Hacia el futuro, esta sucesión de experiencias abre una serie de interrogantes simultáneos. ¿Por qué algunos de los títulos más atractivos del momento, producidos fuera del sistema tradicional, no pueden llegar como corresponde a los cines si el público (como lo estamos comprobando) lo quiere y lo pide? ¿Qué pasará de aquí en adelante con la llegada a la pantalla grande de muchas películas de autor muy prestigiosas, con directores renombrados, si los dueños de los derechos (que en muchos casos pertenecen a las majors) muchas veces deciden no estrenarlas en los cines invocando decisiones estratégicas regionales o de sus casas matrices? ¿Qué harán los distribuidores independientes interesados en que siga llegando este material al público cinéfilo argentino si, como todo lo indica, la inmensa mayoría de las bocas de exhibición quedará acotada cada vez más al estreno de los megatanques?

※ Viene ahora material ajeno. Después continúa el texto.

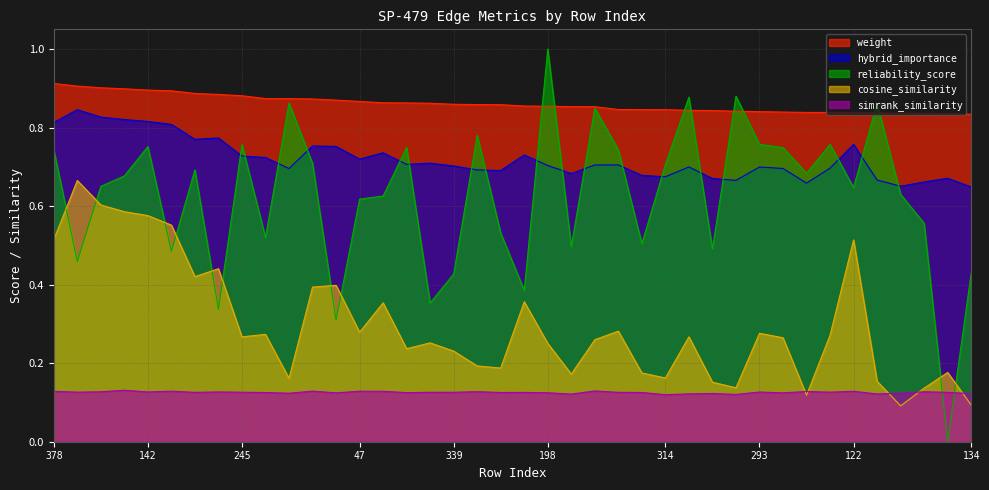

How many data points does each series have?

40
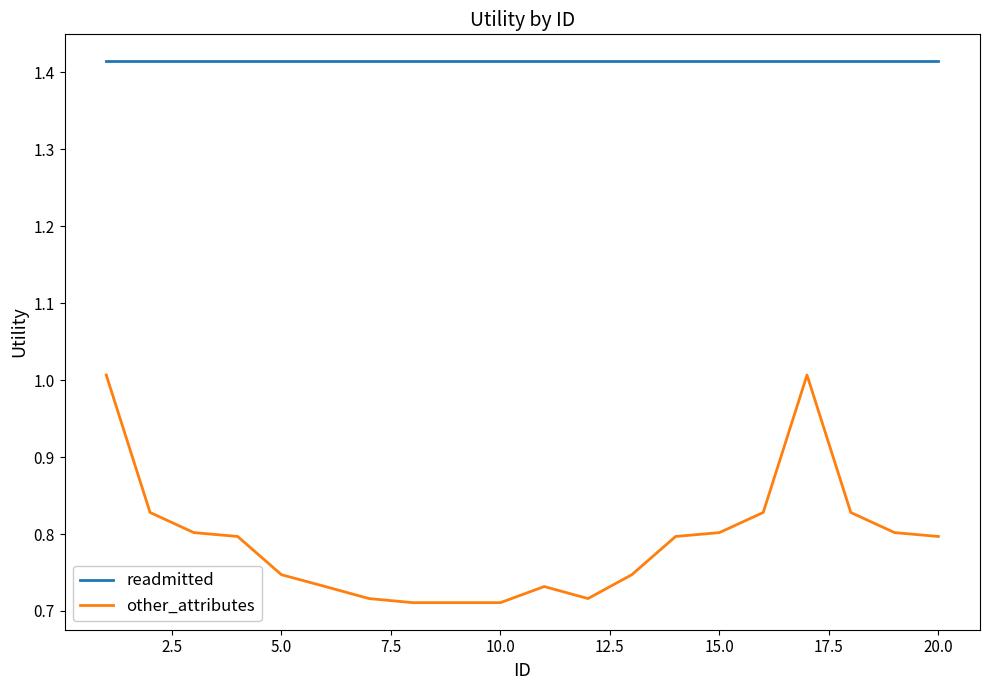

Which series has the widest spread of values?

other_attributes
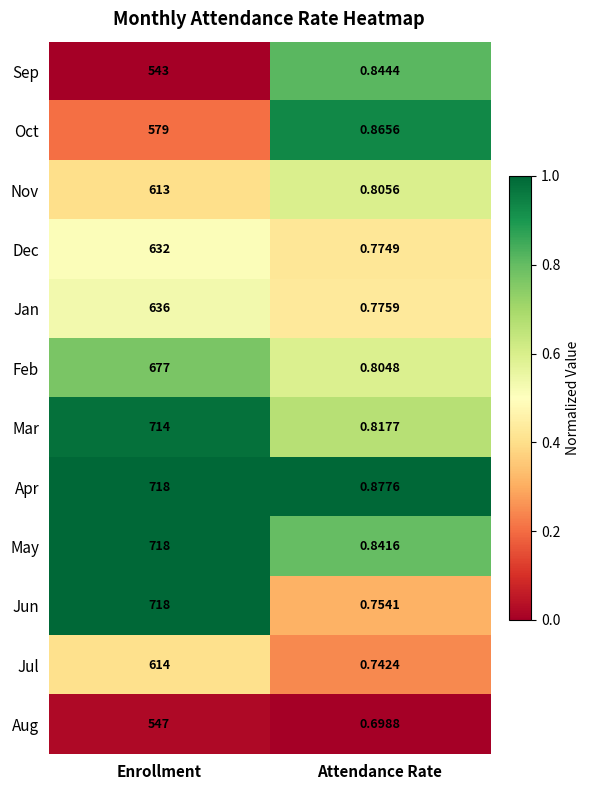

At which label does Jan reach its minimum?

Attendance Rate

Lamentablemente, una parte del público acostumbrada al nuevo tipo de consumo impuesto por la revolución del streaming contribuye a la confusión y a los equívocos. En los últimos días, a propósito de El irlandés, se abrió una febril discusión en redes sociales a propósito de la duración de la película (210 minutos) y la incomodidad para muchos para verla de una sola vez, desdeñando a partir de esta opinión el valor y la importancia de seguirla en cines. Suena extraño desvalorizar a una película por su extensión y decir, entre otras cosas, que no es interesante ni atractivo verla por esa razón de manera bastante despectiva e irónica, por parte de las mismas personas que se jactan de las maratones de series y la práctica televisiva del binge watching que las mantiene durante noches enteras de insomnio frente a una pantalla, antes de reclamar a los gritos más temporadas.